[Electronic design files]
- Opening Delimiter -
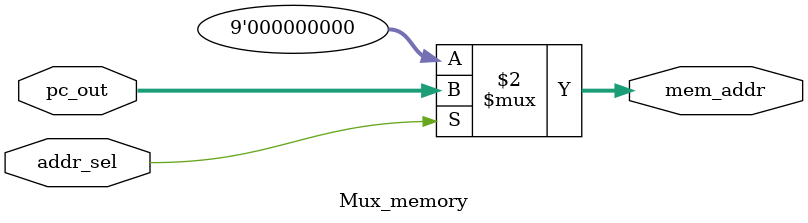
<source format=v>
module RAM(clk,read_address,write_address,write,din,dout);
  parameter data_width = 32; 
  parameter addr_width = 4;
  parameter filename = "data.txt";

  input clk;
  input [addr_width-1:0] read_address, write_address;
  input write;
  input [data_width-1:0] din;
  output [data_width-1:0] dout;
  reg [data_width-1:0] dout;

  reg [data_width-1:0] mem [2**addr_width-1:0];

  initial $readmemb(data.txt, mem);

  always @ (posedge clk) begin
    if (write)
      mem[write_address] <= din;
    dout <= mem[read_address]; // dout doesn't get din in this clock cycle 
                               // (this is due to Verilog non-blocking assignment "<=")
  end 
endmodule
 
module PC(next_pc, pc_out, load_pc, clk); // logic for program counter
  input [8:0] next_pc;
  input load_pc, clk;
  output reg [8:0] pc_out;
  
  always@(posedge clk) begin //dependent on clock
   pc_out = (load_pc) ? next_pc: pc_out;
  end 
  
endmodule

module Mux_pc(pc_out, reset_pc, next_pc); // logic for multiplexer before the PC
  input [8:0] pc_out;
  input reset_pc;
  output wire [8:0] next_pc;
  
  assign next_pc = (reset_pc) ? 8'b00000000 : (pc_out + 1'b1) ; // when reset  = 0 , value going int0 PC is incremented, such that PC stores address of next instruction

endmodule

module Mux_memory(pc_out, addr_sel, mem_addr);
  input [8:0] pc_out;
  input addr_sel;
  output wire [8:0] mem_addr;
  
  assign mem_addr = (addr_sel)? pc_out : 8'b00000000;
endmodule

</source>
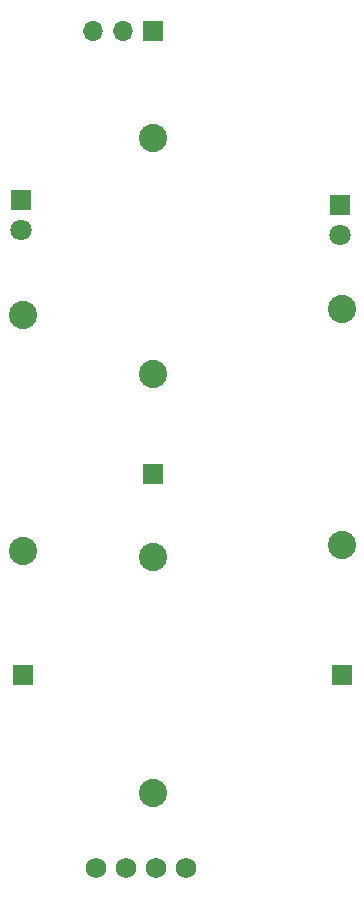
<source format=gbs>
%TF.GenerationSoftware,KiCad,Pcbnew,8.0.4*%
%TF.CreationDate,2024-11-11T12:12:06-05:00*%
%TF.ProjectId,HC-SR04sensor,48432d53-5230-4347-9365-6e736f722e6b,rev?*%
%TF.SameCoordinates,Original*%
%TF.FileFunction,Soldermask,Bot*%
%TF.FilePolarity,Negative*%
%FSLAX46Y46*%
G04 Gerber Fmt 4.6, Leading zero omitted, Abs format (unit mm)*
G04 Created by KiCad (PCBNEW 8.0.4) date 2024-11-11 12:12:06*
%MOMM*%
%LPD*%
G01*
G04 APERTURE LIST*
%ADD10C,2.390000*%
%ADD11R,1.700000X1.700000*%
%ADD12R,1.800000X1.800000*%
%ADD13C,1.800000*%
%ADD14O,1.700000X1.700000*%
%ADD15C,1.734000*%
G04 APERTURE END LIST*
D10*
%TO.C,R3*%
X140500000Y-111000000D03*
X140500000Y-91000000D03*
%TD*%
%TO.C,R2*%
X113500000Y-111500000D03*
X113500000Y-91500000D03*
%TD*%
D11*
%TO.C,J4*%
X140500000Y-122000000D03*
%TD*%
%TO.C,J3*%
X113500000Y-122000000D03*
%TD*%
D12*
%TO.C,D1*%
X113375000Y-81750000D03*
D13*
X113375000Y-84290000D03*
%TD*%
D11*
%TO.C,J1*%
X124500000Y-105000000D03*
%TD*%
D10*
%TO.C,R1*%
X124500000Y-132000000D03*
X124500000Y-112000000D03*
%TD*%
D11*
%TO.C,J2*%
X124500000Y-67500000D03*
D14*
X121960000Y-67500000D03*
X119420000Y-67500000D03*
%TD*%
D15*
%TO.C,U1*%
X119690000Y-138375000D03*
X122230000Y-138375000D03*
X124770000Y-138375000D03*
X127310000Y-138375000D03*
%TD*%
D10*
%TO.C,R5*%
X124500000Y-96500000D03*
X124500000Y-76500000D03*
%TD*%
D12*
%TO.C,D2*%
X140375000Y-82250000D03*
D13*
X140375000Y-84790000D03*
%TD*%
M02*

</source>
- Closing Delimiter -
→ **Required work**: If a line comes after the line with "output wire [8:0] mem_addr;", it stays out; print exactly every line from the start of the entries up to and including that line, but no pictures.

→ **Solution for this problem**:
<source format=v>
module RAM(clk,read_address,write_address,write,din,dout);
  parameter data_width = 32; 
  parameter addr_width = 4;
  parameter filename = "data.txt";

  input clk;
  input [addr_width-1:0] read_address, write_address;
  input write;
  input [data_width-1:0] din;
  output [data_width-1:0] dout;
  reg [data_width-1:0] dout;

  reg [data_width-1:0] mem [2**addr_width-1:0];

  initial $readmemb(data.txt, mem);

  always @ (posedge clk) begin
    if (write)
      mem[write_address] <= din;
    dout <= mem[read_address]; // dout doesn't get din in this clock cycle 
                               // (this is due to Verilog non-blocking assignment "<=")
  end 
endmodule
 
module PC(next_pc, pc_out, load_pc, clk); // logic for program counter
  input [8:0] next_pc;
  input load_pc, clk;
  output reg [8:0] pc_out;
  
  always@(posedge clk) begin //dependent on clock
   pc_out = (load_pc) ? next_pc: pc_out;
  end 
  
endmodule

module Mux_pc(pc_out, reset_pc, next_pc); // logic for multiplexer before the PC
  input [8:0] pc_out;
  input reset_pc;
  output wire [8:0] next_pc;
  
  assign next_pc = (reset_pc) ? 8'b00000000 : (pc_out + 1'b1) ; // when reset  = 0 , value going int0 PC is incremented, such that PC stores address of next instruction

endmodule

module Mux_memory(pc_out, addr_sel, mem_addr);
  input [8:0] pc_out;
  input addr_sel;
  output wire [8:0] mem_addr;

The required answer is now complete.